◆ **Task details**: Once the line containing "X112500000Y-126100000D02*" is found, copy that line and all remaining lines of the records exactly, including the last one, and add nothing.

◆ **Hardware project source files**:
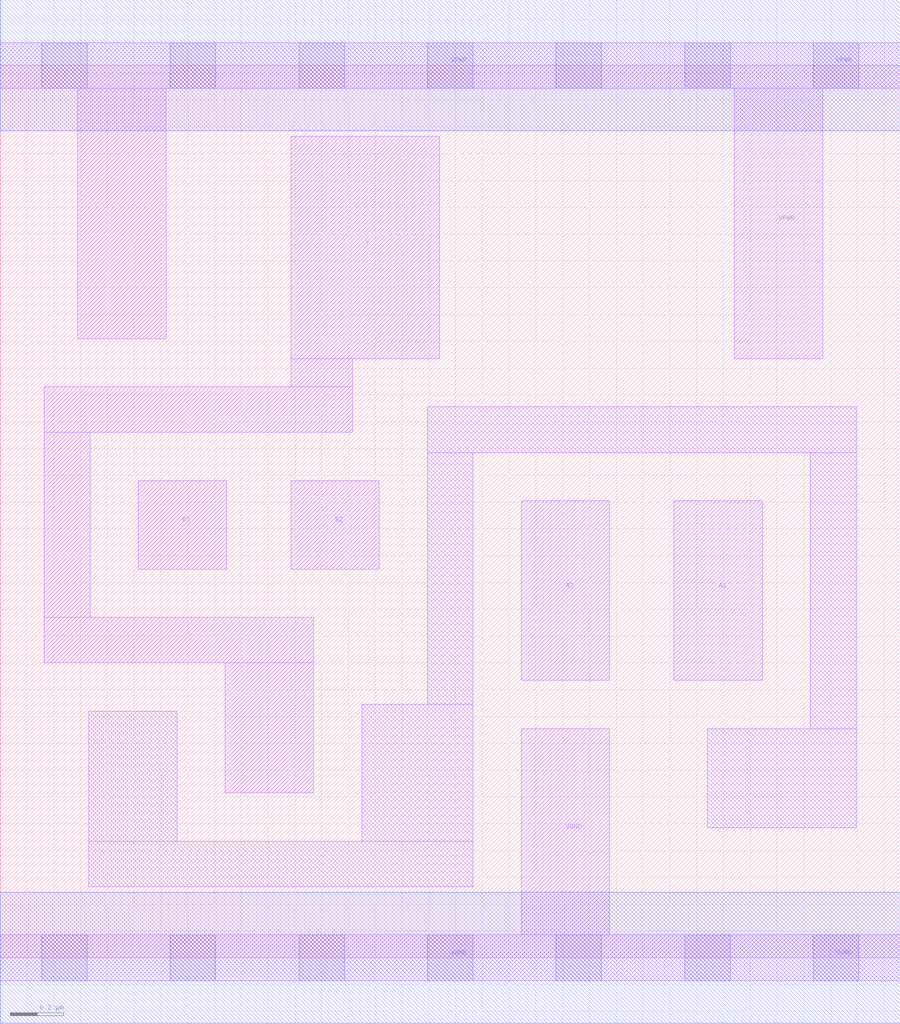
<source format=lef>
# Copyright 2020 The SkyWater PDK Authors
#
# Licensed under the Apache License, Version 2.0 (the "License");
# you may not use this file except in compliance with the License.
# You may obtain a copy of the License at
#
#     https://www.apache.org/licenses/LICENSE-2.0
#
# Unless required by applicable law or agreed to in writing, software
# distributed under the License is distributed on an "AS IS" BASIS,
# WITHOUT WARRANTIES OR CONDITIONS OF ANY KIND, either express or implied.
# See the License for the specific language governing permissions and
# limitations under the License.
#
# SPDX-License-Identifier: Apache-2.0

VERSION 5.7 ;
  NAMESCASESENSITIVE ON ;
  NOWIREEXTENSIONATPIN ON ;
  DIVIDERCHAR "/" ;
  BUSBITCHARS "[]" ;
UNITS
  DATABASE MICRONS 200 ;
END UNITS
MACRO sky130_fd_sc_lp__o22ai_lp
  CLASS CORE ;
  SOURCE USER ;
  FOREIGN sky130_fd_sc_lp__o22ai_lp ;
  ORIGIN  0.000000  0.000000 ;
  SIZE  3.360000 BY  3.330000 ;
  SYMMETRY X Y R90 ;
  SITE unit ;
  PIN A1
    ANTENNAGATEAREA  0.313000 ;
    DIRECTION INPUT ;
    USE SIGNAL ;
    PORT
      LAYER li1 ;
        RECT 2.515000 1.035000 2.845000 1.705000 ;
    END
  END A1
  PIN A2
    ANTENNAGATEAREA  0.313000 ;
    DIRECTION INPUT ;
    USE SIGNAL ;
    PORT
      LAYER li1 ;
        RECT 1.945000 1.035000 2.275000 1.705000 ;
    END
  END A2
  PIN B1
    ANTENNAGATEAREA  0.313000 ;
    DIRECTION INPUT ;
    USE SIGNAL ;
    PORT
      LAYER li1 ;
        RECT 0.515000 1.450000 0.845000 1.780000 ;
    END
  END B1
  PIN B2
    ANTENNAGATEAREA  0.313000 ;
    DIRECTION INPUT ;
    USE SIGNAL ;
    PORT
      LAYER li1 ;
        RECT 1.085000 1.450000 1.415000 1.780000 ;
    END
  END B2
  PIN Y
    ANTENNADIFFAREA  0.437600 ;
    DIRECTION OUTPUT ;
    USE SIGNAL ;
    PORT
      LAYER li1 ;
        RECT 0.165000 1.100000 1.170000 1.270000 ;
        RECT 0.165000 1.270000 0.335000 1.960000 ;
        RECT 0.165000 1.960000 1.315000 2.130000 ;
        RECT 0.840000 0.615000 1.170000 1.100000 ;
        RECT 1.085000 2.130000 1.315000 2.235000 ;
        RECT 1.085000 2.235000 1.640000 3.065000 ;
    END
  END Y
  PIN VGND
    DIRECTION INOUT ;
    USE GROUND ;
    PORT
      LAYER li1 ;
        RECT 0.000000 -0.085000 3.360000 0.085000 ;
        RECT 1.945000  0.085000 2.275000 0.855000 ;
      LAYER mcon ;
        RECT 0.155000 -0.085000 0.325000 0.085000 ;
        RECT 0.635000 -0.085000 0.805000 0.085000 ;
        RECT 1.115000 -0.085000 1.285000 0.085000 ;
        RECT 1.595000 -0.085000 1.765000 0.085000 ;
        RECT 2.075000 -0.085000 2.245000 0.085000 ;
        RECT 2.555000 -0.085000 2.725000 0.085000 ;
        RECT 3.035000 -0.085000 3.205000 0.085000 ;
      LAYER met1 ;
        RECT 0.000000 -0.245000 3.360000 0.245000 ;
    END
  END VGND
  PIN VPWR
    DIRECTION INOUT ;
    USE POWER ;
    PORT
      LAYER li1 ;
        RECT 0.000000 3.245000 3.360000 3.415000 ;
        RECT 0.290000 2.310000 0.620000 3.245000 ;
        RECT 2.740000 2.235000 3.070000 3.245000 ;
      LAYER mcon ;
        RECT 0.155000 3.245000 0.325000 3.415000 ;
        RECT 0.635000 3.245000 0.805000 3.415000 ;
        RECT 1.115000 3.245000 1.285000 3.415000 ;
        RECT 1.595000 3.245000 1.765000 3.415000 ;
        RECT 2.075000 3.245000 2.245000 3.415000 ;
        RECT 2.555000 3.245000 2.725000 3.415000 ;
        RECT 3.035000 3.245000 3.205000 3.415000 ;
      LAYER met1 ;
        RECT 0.000000 3.085000 3.360000 3.575000 ;
    END
  END VPWR
  OBS
    LAYER li1 ;
      RECT 0.330000 0.265000 1.765000 0.435000 ;
      RECT 0.330000 0.435000 0.660000 0.920000 ;
      RECT 1.350000 0.435000 1.765000 0.945000 ;
      RECT 1.595000 0.945000 1.765000 1.885000 ;
      RECT 1.595000 1.885000 3.195000 2.055000 ;
      RECT 2.640000 0.485000 3.195000 0.855000 ;
      RECT 3.025000 0.855000 3.195000 1.885000 ;
  END
END sky130_fd_sc_lp__o22ai_lp

</source>
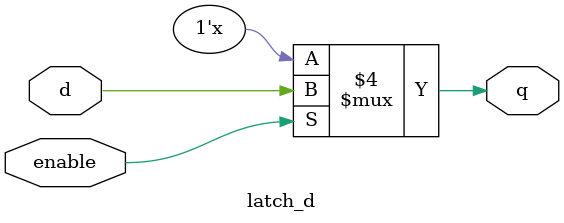
<source format=v>
module latch_d(
  input d,
  input enable,
  output reg q = 0
);

always @(*) begin
  if(enable)
    q = d;
end

endmodule
</source>
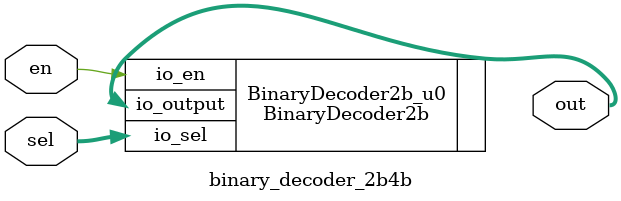
<source format=sv>
module binary_decoder_2b4b
    (
    input logic     [1:0]   sel,
    input logic             en,
    output logic    [3:0]   out
    );

    BinaryDecoder2b BinaryDecoder2b_u0 (
        .io_output  ( out   ),
        .io_en      ( en    ),
        .io_sel     ( sel   )
    );
endmodule
</source>
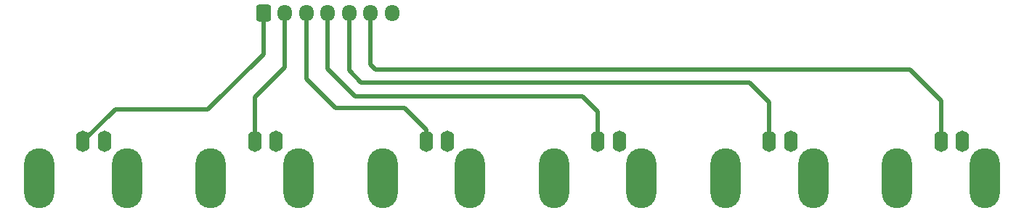
<source format=gbr>
%TF.GenerationSoftware,KiCad,Pcbnew,(6.0.4)*%
%TF.CreationDate,2023-12-08T17:35:57+01:00*%
%TF.ProjectId,BlankingRelay_Top1,426c616e-6b69-46e6-9752-656c61795f54,rev?*%
%TF.SameCoordinates,Original*%
%TF.FileFunction,Copper,L1,Top*%
%TF.FilePolarity,Positive*%
%FSLAX46Y46*%
G04 Gerber Fmt 4.6, Leading zero omitted, Abs format (unit mm)*
G04 Created by KiCad (PCBNEW (6.0.4)) date 2023-12-08 17:35:57*
%MOMM*%
%LPD*%
G01*
G04 APERTURE LIST*
G04 Aperture macros list*
%AMRoundRect*
0 Rectangle with rounded corners*
0 $1 Rounding radius*
0 $2 $3 $4 $5 $6 $7 $8 $9 X,Y pos of 4 corners*
0 Add a 4 corners polygon primitive as box body*
4,1,4,$2,$3,$4,$5,$6,$7,$8,$9,$2,$3,0*
0 Add four circle primitives for the rounded corners*
1,1,$1+$1,$2,$3*
1,1,$1+$1,$4,$5*
1,1,$1+$1,$6,$7*
1,1,$1+$1,$8,$9*
0 Add four rect primitives between the rounded corners*
20,1,$1+$1,$2,$3,$4,$5,0*
20,1,$1+$1,$4,$5,$6,$7,0*
20,1,$1+$1,$6,$7,$8,$9,0*
20,1,$1+$1,$8,$9,$2,$3,0*%
G04 Aperture macros list end*
%TA.AperFunction,ComponentPad*%
%ADD10O,1.600200X2.499360*%
%TD*%
%TA.AperFunction,ComponentPad*%
%ADD11O,3.500120X7.000240*%
%TD*%
%TA.AperFunction,ComponentPad*%
%ADD12RoundRect,0.250000X-0.600000X-0.725000X0.600000X-0.725000X0.600000X0.725000X-0.600000X0.725000X0*%
%TD*%
%TA.AperFunction,ComponentPad*%
%ADD13O,1.700000X1.950000*%
%TD*%
%TA.AperFunction,Conductor*%
%ADD14C,0.500000*%
%TD*%
%TA.AperFunction,Conductor*%
%ADD15C,0.250000*%
%TD*%
G04 APERTURE END LIST*
D10*
%TO.P,J7,2,Ext*%
%TO.N,GNDREF*%
X177499360Y-129998740D03*
%TO.P,J7,1,In*%
%TO.N,Blanking_Out6*%
X175000000Y-129998740D03*
D11*
%TO.P,J7,2,Ext*%
%TO.N,GNDREF*%
X169899680Y-134263400D03*
X180097780Y-134263400D03*
%TD*%
D10*
%TO.P,J6,2,Ext*%
%TO.N,GNDREF*%
X157499360Y-129998740D03*
%TO.P,J6,1,In*%
%TO.N,Blanking_Out5*%
X155000000Y-129998740D03*
D11*
%TO.P,J6,2,Ext*%
%TO.N,GNDREF*%
X149899680Y-134263400D03*
X160097780Y-134263400D03*
%TD*%
D10*
%TO.P,J5,2,Ext*%
%TO.N,GNDREF*%
X137499360Y-129998740D03*
%TO.P,J5,1,In*%
%TO.N,Blanking_Out4*%
X135000000Y-129998740D03*
D11*
%TO.P,J5,2,Ext*%
%TO.N,GNDREF*%
X129899680Y-134263400D03*
X140097780Y-134263400D03*
%TD*%
D10*
%TO.P,J4,2,Ext*%
%TO.N,GNDREF*%
X117499360Y-129998740D03*
%TO.P,J4,1,In*%
%TO.N,Blanking_Out3*%
X115000000Y-129998740D03*
D11*
%TO.P,J4,2,Ext*%
%TO.N,GNDREF*%
X109899680Y-134263400D03*
X120097780Y-134263400D03*
%TD*%
D10*
%TO.P,J3,2,Ext*%
%TO.N,GNDREF*%
X97499360Y-129998740D03*
%TO.P,J3,1,In*%
%TO.N,Blanking_Out2*%
X95000000Y-129998740D03*
D11*
%TO.P,J3,2,Ext*%
%TO.N,GNDREF*%
X89899680Y-134263400D03*
X100097780Y-134263400D03*
%TD*%
D10*
%TO.P,J2,2,Ext*%
%TO.N,GNDREF*%
X77499360Y-129998740D03*
%TO.P,J2,1,In*%
%TO.N,Blanking_Out1*%
X75000000Y-129998740D03*
D11*
%TO.P,J2,2,Ext*%
%TO.N,GNDREF*%
X69899680Y-134263400D03*
X80097780Y-134263400D03*
%TD*%
D12*
%TO.P,J1,1,Pin_1*%
%TO.N,Blanking_Out1*%
X96000000Y-115000000D03*
D13*
%TO.P,J1,2,Pin_2*%
%TO.N,Blanking_Out2*%
X98500000Y-115000000D03*
%TO.P,J1,3,Pin_3*%
%TO.N,Blanking_Out3*%
X101000000Y-115000000D03*
%TO.P,J1,4,Pin_4*%
%TO.N,Blanking_Out4*%
X103500000Y-115000000D03*
%TO.P,J1,5,Pin_5*%
%TO.N,Blanking_Out5*%
X106000000Y-115000000D03*
%TO.P,J1,6,Pin_6*%
%TO.N,Blanking_Out6*%
X108500000Y-115000000D03*
%TO.P,J1,7,Pin_7*%
%TO.N,GNDREF*%
X111000000Y-115000000D03*
%TD*%
D14*
%TO.N,Blanking_Out1*%
X89550630Y-126249370D02*
X78749370Y-126249370D01*
X96000000Y-119800000D02*
X89550630Y-126249370D01*
X75000000Y-129998740D02*
X78749370Y-126249370D01*
X96000000Y-115000000D02*
X96000000Y-119800000D01*
%TO.N,Blanking_Out6*%
X175000000Y-125200000D02*
X175000000Y-129998740D01*
X171400000Y-121600000D02*
X175000000Y-125200000D01*
X108500000Y-121000000D02*
X109100000Y-121600000D01*
X108500000Y-115000000D02*
X108500000Y-121000000D01*
X109100000Y-121600000D02*
X171400000Y-121600000D01*
%TO.N,Blanking_Out5*%
X152700000Y-123100000D02*
X155000000Y-125400000D01*
X107400000Y-123100000D02*
X152700000Y-123100000D01*
X106000000Y-121700000D02*
X107400000Y-123100000D01*
X106000000Y-115000000D02*
X106000000Y-121700000D01*
X155000000Y-125400000D02*
X155000000Y-129998740D01*
%TO.N,Blanking_Out4*%
X133200000Y-124700000D02*
X135000000Y-126500000D01*
X103500000Y-121500000D02*
X106700000Y-124700000D01*
X106700000Y-124700000D02*
X133200000Y-124700000D01*
X103500000Y-115000000D02*
X103500000Y-121500000D01*
X135000000Y-126500000D02*
X135000000Y-129998740D01*
%TO.N,Blanking_Out3*%
X112500000Y-126100000D02*
X115000000Y-128600000D01*
X104400000Y-126100000D02*
X112500000Y-126100000D01*
X115000000Y-128600000D02*
X115000000Y-129998740D01*
X101000000Y-122700000D02*
X104400000Y-126100000D01*
X101000000Y-115000000D02*
X101000000Y-122700000D01*
%TO.N,Blanking_Out2*%
X95000000Y-124800000D02*
X95000000Y-129998740D01*
X98500000Y-115000000D02*
X98500000Y-121300000D01*
X98500000Y-121300000D02*
X95000000Y-124800000D01*
D15*
%TO.N,Blanking_Out3*%
X115000000Y-129000000D02*
X115000000Y-129998740D01*
%TD*%
M02*

</source>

◆ **Solution to this problem**:
X112500000Y-126100000D02*
X115000000Y-128600000D01*
X104400000Y-126100000D02*
X112500000Y-126100000D01*
X115000000Y-128600000D02*
X115000000Y-129998740D01*
X101000000Y-122700000D02*
X104400000Y-126100000D01*
X101000000Y-115000000D02*
X101000000Y-122700000D01*
%TO.N,Blanking_Out2*%
X95000000Y-124800000D02*
X95000000Y-129998740D01*
X98500000Y-115000000D02*
X98500000Y-121300000D01*
X98500000Y-121300000D02*
X95000000Y-124800000D01*
D15*
%TO.N,Blanking_Out3*%
X115000000Y-129000000D02*
X115000000Y-129998740D01*
%TD*%
M02*

</source>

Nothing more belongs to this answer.